In 2016, the European Parliament and European Council agreed on the NIS Directive as the first piece of EU-wide legislation on cybersecurity. After its first review in 2020, a new legislative proposal was presented, which led to the adoption of its successor at the end of 2022 – the so-called ‘NIS2’ Directive.
The NIS2 Directive aims to repeal and modernise the existing NIS framework (‘NIS1’) and extent it to cover further sectors, taking into account the evolving cybersecurity threat landscape since the adoption of NIS1. In the following, we will examine how the NIS2 Directive further strengthens the security requirements for entities in its scope, introduces reformed reporting and communication obligations as well as more stringent enforcement requirements.
Scope of regulated entities
NIS2 has a broader scope than NIS1 and will apply to more entities. In particular, NIS2 obligations are addressed to ‘essential entities’ and ‘important entities’ that provide services or carry out activities within the EU. Essential entities operate in highly critical sectors such as energy, transport, banking, water, financial market infrastructures, health, digital infrastructure, ICT service management (business-to-business), public administration and space. Important entities act in other critical sectors such as (among others) production, processing and distribution of food, manufacturing, production and distribution of chemicals, various other manufacturing and digital providers.
In most cases entities employing fewer than 50 people and whose annual turnover and/or annual balance sheet total does not exceed €10m are exempt from NIS2. However, some entities in various sectors fall under NIS2 regardless of their size. For instance, if they provide public electronic communications networks or top-level domain name registries.
Cybersecurity requirements and management body obligations
Regulated entities must implement appropriate cybersecurity risk-management measures to prevent the impact of incidents on recipients of their activities. These measures must:
follow an all-hazards approach for which NIS2 provides a list of minimum measures which encompass, among other things, various policies, procedures and third-party due diligence;
take into account the state-of-the-art, relevant standards, cost of implementation and risks; and
be based on an assessment of proportionality, which must consider elements such as the entity’s degree of exposure, the entity’s size, the probability of incidents and their severity.
Furthermore, the management body of an entity must approve the cybersecurity risk management measures taken and oversee their implementation. Members of management bodies are required to complete cybersecurity risk training to ensure that they make their decisions on an informed basis. If regulated entities do not comply, management bodies can be held liable for corresponding infringements under applicable national law.

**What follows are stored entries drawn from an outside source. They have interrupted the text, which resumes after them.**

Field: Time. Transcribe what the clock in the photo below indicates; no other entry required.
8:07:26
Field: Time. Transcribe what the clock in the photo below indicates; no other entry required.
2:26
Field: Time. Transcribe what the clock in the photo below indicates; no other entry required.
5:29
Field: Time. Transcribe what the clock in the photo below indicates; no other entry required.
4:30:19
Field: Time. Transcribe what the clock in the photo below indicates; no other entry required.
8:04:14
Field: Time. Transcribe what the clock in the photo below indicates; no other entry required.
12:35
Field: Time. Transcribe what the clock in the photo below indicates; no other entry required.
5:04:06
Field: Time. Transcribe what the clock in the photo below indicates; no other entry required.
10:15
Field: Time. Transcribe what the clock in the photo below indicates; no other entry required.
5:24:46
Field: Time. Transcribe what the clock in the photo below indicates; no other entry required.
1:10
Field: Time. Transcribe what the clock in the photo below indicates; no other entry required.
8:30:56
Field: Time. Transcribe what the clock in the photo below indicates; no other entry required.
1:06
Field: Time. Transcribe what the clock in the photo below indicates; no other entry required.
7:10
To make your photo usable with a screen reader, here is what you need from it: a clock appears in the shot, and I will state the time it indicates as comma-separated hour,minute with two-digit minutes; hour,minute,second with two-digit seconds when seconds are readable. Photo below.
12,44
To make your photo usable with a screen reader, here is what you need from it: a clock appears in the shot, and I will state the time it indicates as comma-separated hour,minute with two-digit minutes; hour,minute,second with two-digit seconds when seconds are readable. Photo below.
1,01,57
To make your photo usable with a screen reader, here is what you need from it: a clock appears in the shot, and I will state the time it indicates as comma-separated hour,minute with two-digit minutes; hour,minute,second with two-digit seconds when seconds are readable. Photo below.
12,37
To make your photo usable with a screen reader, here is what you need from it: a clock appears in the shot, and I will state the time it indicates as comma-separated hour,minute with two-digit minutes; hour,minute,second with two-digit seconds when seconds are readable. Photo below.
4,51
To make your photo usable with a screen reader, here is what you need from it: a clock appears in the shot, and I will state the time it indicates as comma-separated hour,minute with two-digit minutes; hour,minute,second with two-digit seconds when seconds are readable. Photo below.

Reporting significant incidents
NIS2 will require in-scope entities to report to the computer security incident response team (‘CSIRT’) or another competent authority of the relevant Member State when a ‘significant incident’ occurs. A ‘significant incident’ is understood as an incident which:
- has caused or may cause substantial operational disruption or financial loss for the entity; or
- has affected or may affect other natural or legal persons by causing them considerable material or non-material damage.
Regulated entities must report such incidents in three stages:
- an early warning, within 24 hours of becoming aware of the incident;
- an incident notification, within 72 hours of becoming aware of the incident; and
- a final report, within one month after the incident notification.
Communication of significant cyber threats
If a significant incident leads or might lead to a ‘significant cyber threat’, entities must – in addition to their other reporting obligations – communicate aspects of such a threat to potentially affected recipients of their services without undue delay. This means that they must inform relevant recipients of any measures or remedies that they can take in response to the cyber threat, and, where appropriate, about the specific threat itself.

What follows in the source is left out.